ABSTRACT

Educational theorist Michael W Apple calls education a “site of conflict about the kind of knowledge that is and should be taught” (2009, vii). Textbook creation, therefore, is as much a form of gatekeeping as it is a means of education. In April 2023, the National Council of Educational Research and Training (NCERT) in India announced that it would remove chapters on Mughal rulers from Class XII history textbooks. While the decision comes as a form of “syllabus rationalisation” in order to remove additional “load” on students after the pandemic (Hindustan Times 2023), it has been commended by members of the incumbent government as it aligns with their political beliefs.
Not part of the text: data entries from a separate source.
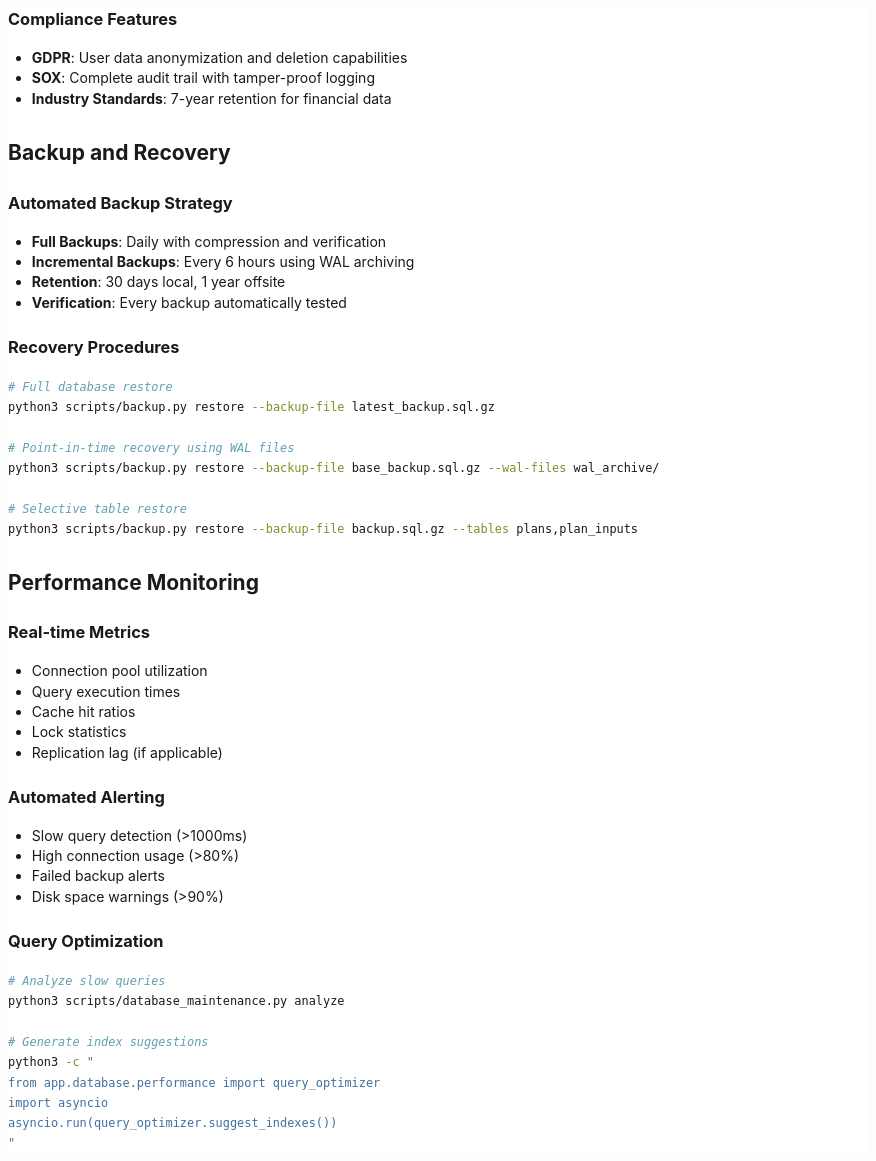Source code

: ### Compliance Features
- **GDPR**: User data anonymization and deletion capabilities
- **SOX**: Complete audit trail with tamper-proof logging
- **Industry Standards**: 7-year retention for financial data

## Backup and Recovery

### Automated Backup Strategy
- **Full Backups**: Daily with compression and verification
- **Incremental Backups**: Every 6 hours using WAL archiving
- **Retention**: 30 days local, 1 year offsite
- **Verification**: Every backup automatically tested

### Recovery Procedures
```bash
# Full database restore
python3 scripts/backup.py restore --backup-file latest_backup.sql.gz

# Point-in-time recovery using WAL files
python3 scripts/backup.py restore --backup-file base_backup.sql.gz --wal-files wal_archive/

# Selective table restore
python3 scripts/backup.py restore --backup-file backup.sql.gz --tables plans,plan_inputs
```

## Performance Monitoring

### Real-time Metrics
- Connection pool utilization
- Query execution times
- Cache hit ratios
- Lock statistics
- Replication lag (if applicable)

### Automated Alerting
- Slow query detection (>1000ms)
- High connection usage (>80%)
- Failed backup alerts
- Disk space warnings (>90%)

### Query Optimization
```bash
# Analyze slow queries
python3 scripts/database_maintenance.py analyze

# Generate index suggestions
python3 -c "
from app.database.performance import query_optimizer
import asyncio
asyncio.run(query_optimizer.suggest_indexes())
"
```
Over the years, textbooks have remained a conflicted political battleground—a space where ideology meets education and manifests itself in what stays and what is removed from the curriculum.
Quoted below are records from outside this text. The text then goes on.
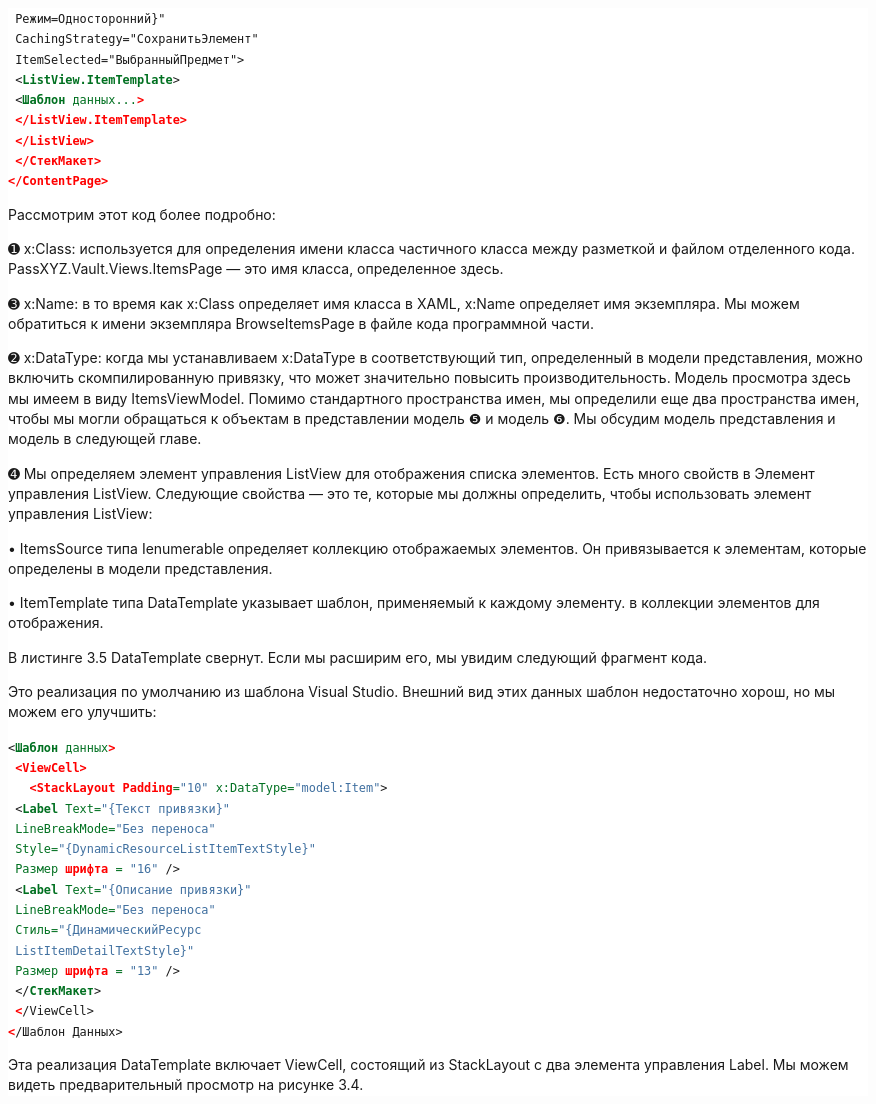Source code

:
 ```xml
 Режим=Односторонний}"
 CachingStrategy="СохранитьЭлемент"
 ItemSelected="ВыбранныйПредмет">
 <ListView.ItemTemplate>
 <Шаблон данных...>
 </ListView.ItemTemplate>
 </ListView>
 </СтекМакет>
</ContentPage>          
```
Рассмотрим этот код более подробно:

➊ x:Class: используется для определения имени класса частичного класса между разметкой и файлом отделенного кода. PassXYZ.Vault.Views.ItemsPage — это имя класса, определенное здесь.

➌ x:Name: в то время как x:Class определяет имя класса в XAML, x:Name определяет имя экземпляра.
Мы можем обратиться к имени экземпляра BrowseItemsPage в файле кода программной части.

➋ x:DataType: когда мы устанавливаем x:DataType в соответствующий тип, определенный в модели представления,
можно включить скомпилированную привязку, что может значительно повысить производительность. Модель просмотра
здесь мы имеем в виду ItemsViewModel.
Помимо стандартного пространства имен, мы определили еще два пространства имен, чтобы мы могли обращаться к объектам
в представлении модель ❺ и модель ❻. Мы обсудим модель представления и модель в следующей главе.

➍ Мы определяем элемент управления ListView для отображения списка элементов. Есть много свойств в
Элемент управления ListView. Следующие свойства — это те, которые мы должны определить, чтобы использовать элемент управления ListView:

• ItemsSource типа Ienumerable определяет коллекцию отображаемых элементов.
Он привязывается к элементам, которые определены в модели представления.

• ItemTemplate типа DataTemplate указывает шаблон, применяемый к каждому элементу.
в коллекции элементов для отображения.

В листинге 3.5 DataTemplate свернут. Если мы расширим его, мы увидим следующий фрагмент кода.

Это реализация по умолчанию из шаблона Visual Studio. Внешний вид этих данных
шаблон недостаточно хорош, но мы можем его улучшить:

```xml
<Шаблон данных>
 <ViewCell>
   <StackLayout Padding="10" x:DataType="model:Item">
 <Label Text="{Текст привязки}"
 LineBreakMode="Без переноса"
 Style="{DynamicResourceListItemTextStyle}"
 Размер шрифта = "16" />
 <Label Text="{Описание привязки}"
 LineBreakMode="Без переноса"
 Стиль="{ДинамическийРесурс
 ListItemDetailTextStyle}"
 Размер шрифта = "13" />
 </СтекМакет>
 </ViewCell>
</Шаблон Данных>
```
Эта реализация DataTemplate включает ViewCell, состоящий из StackLayout с
два элемента управления Label. Мы можем видеть предварительный просмотр на рисунке 3.4.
The concept of “hidden curriculum,” first developed by Philip Jackson in 1968 (Life in Classrooms), investigates the ideology entrenched within the curriculum beyond the stated goals and aims of the textbook. In this chapter, I build on this concept and argue that it is not only “hidden” curriculum but also “erased” curriculum that we need to look out for in textbooks, to discern which chapters have been removed over the years, and what that implies about the intended political or social messaging of the textbook. The methodology used in this presentation will be a combination of document analysis of NCERT Hindi textbooks and ethnographic interviews with Hindi teachers from New Delhi. Are Hindi textbooks teaching more than just language and grammar in the classroom? What goes into selecting the materials for these textbooks in order to create the “ideal” student? Why does it matter what remains in and what gets erased from a Hindi-language textbook in particular?